**THE PROBLEM**
Convert everything from the start of the records down to the line containing "saat yang bersamaan." into a Markdown table with the columns Row and Line, leaving out any blank lines.

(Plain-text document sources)
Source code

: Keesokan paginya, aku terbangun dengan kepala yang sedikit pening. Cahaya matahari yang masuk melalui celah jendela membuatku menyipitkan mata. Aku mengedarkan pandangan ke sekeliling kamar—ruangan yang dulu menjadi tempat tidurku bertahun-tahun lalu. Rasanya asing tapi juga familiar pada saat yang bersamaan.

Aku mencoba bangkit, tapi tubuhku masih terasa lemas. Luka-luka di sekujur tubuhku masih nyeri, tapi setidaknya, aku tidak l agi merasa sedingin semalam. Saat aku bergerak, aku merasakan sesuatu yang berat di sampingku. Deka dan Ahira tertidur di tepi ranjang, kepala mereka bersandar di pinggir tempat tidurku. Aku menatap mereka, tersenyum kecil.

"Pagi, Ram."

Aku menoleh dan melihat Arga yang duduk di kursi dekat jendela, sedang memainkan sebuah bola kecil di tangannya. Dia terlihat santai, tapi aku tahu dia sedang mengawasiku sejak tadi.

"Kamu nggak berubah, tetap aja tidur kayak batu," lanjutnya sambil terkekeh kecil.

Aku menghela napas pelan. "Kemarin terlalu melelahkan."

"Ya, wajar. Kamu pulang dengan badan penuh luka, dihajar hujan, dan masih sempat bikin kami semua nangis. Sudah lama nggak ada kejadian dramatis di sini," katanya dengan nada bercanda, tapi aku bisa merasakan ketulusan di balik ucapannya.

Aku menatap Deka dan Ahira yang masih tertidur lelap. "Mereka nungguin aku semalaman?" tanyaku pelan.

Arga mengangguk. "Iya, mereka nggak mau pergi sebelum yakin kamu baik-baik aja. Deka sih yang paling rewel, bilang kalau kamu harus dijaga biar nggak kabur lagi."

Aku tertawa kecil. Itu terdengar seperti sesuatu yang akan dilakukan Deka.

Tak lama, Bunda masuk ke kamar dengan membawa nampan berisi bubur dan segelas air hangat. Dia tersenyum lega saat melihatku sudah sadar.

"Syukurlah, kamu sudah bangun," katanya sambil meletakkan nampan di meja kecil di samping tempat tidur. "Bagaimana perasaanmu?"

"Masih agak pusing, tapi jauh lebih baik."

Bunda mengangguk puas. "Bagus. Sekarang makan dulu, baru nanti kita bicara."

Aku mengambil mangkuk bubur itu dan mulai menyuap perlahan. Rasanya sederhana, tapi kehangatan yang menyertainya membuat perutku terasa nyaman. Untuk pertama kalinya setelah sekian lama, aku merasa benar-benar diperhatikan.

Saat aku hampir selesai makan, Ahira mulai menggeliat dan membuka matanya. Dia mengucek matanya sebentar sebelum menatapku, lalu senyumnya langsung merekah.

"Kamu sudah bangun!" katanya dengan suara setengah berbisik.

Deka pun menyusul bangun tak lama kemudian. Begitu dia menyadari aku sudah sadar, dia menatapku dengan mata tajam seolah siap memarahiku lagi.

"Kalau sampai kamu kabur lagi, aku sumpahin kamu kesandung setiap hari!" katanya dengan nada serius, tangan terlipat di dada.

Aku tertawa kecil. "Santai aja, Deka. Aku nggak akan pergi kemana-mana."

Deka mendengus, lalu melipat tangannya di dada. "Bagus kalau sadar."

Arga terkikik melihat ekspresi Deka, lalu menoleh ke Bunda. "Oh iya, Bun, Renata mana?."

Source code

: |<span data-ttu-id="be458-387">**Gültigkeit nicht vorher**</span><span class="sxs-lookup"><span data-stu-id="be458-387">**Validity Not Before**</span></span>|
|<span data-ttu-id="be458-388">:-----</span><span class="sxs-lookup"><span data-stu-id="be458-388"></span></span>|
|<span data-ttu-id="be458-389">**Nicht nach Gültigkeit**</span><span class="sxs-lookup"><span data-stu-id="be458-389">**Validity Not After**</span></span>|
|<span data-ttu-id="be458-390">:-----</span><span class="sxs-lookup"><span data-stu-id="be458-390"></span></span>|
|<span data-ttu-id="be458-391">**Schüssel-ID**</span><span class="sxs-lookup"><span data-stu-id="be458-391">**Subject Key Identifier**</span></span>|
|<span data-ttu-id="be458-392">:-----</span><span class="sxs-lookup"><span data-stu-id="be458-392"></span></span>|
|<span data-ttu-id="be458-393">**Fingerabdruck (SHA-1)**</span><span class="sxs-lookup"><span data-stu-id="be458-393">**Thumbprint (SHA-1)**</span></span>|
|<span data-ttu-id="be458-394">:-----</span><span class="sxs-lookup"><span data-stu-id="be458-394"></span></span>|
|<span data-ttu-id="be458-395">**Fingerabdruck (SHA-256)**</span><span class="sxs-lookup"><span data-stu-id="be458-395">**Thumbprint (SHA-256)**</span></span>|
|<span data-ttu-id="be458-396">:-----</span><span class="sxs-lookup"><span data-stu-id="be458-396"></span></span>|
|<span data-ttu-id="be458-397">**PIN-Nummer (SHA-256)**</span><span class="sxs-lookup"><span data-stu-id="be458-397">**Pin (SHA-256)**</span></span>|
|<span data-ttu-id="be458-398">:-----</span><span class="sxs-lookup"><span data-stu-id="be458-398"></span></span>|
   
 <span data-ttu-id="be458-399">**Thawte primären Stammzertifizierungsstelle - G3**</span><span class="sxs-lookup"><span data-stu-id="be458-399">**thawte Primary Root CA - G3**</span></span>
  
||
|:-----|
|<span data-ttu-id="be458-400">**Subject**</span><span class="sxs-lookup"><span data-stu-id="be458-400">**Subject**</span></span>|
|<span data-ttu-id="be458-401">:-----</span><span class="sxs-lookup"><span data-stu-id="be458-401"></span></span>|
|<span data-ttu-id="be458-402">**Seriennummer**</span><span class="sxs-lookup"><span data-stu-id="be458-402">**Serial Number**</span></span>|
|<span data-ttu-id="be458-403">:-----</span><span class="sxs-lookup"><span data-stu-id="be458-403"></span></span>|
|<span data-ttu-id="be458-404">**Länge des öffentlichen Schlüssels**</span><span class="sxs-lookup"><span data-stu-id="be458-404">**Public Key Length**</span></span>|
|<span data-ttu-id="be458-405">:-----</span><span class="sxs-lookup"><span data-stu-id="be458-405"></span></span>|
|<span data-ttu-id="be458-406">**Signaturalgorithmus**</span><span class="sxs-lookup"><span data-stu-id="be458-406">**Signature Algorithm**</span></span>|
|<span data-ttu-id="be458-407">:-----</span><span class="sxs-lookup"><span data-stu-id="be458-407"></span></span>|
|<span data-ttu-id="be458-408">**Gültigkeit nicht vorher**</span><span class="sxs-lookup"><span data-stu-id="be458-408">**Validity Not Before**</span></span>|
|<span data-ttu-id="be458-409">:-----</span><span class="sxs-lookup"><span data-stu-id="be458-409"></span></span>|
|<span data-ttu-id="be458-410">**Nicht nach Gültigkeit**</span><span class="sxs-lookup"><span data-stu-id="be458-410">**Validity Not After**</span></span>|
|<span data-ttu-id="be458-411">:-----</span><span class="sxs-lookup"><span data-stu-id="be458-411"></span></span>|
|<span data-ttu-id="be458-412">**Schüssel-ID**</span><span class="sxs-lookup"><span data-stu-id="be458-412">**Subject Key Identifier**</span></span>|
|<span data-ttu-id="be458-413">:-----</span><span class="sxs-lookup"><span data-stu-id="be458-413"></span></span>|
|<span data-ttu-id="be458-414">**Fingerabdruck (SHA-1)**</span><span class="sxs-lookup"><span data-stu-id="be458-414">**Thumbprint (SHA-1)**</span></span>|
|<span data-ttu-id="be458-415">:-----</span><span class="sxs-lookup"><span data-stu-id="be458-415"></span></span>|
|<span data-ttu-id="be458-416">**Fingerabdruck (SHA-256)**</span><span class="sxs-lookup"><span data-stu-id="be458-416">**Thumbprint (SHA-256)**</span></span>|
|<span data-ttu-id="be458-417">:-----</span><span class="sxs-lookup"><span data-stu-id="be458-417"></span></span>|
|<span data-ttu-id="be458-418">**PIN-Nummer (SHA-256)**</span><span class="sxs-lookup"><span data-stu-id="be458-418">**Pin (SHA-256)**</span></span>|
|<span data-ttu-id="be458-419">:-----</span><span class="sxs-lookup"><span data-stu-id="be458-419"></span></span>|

**ANSWER FOR THIS EXERCISE**
| Row | Line |
|---|---|
| 1 | Source code |
| 2 | : Keesokan paginya, aku terbangun dengan kepala yang sedikit pening. Cahaya matahari yang masuk melalui celah jendela membuatku menyipitkan mata. Aku mengedarkan pandangan ke sekeliling kamar—ruangan yang dulu menjadi tempat tidurku bertahun-tahun lalu. Rasanya asing tapi juga familiar pada saat yang bersamaan. |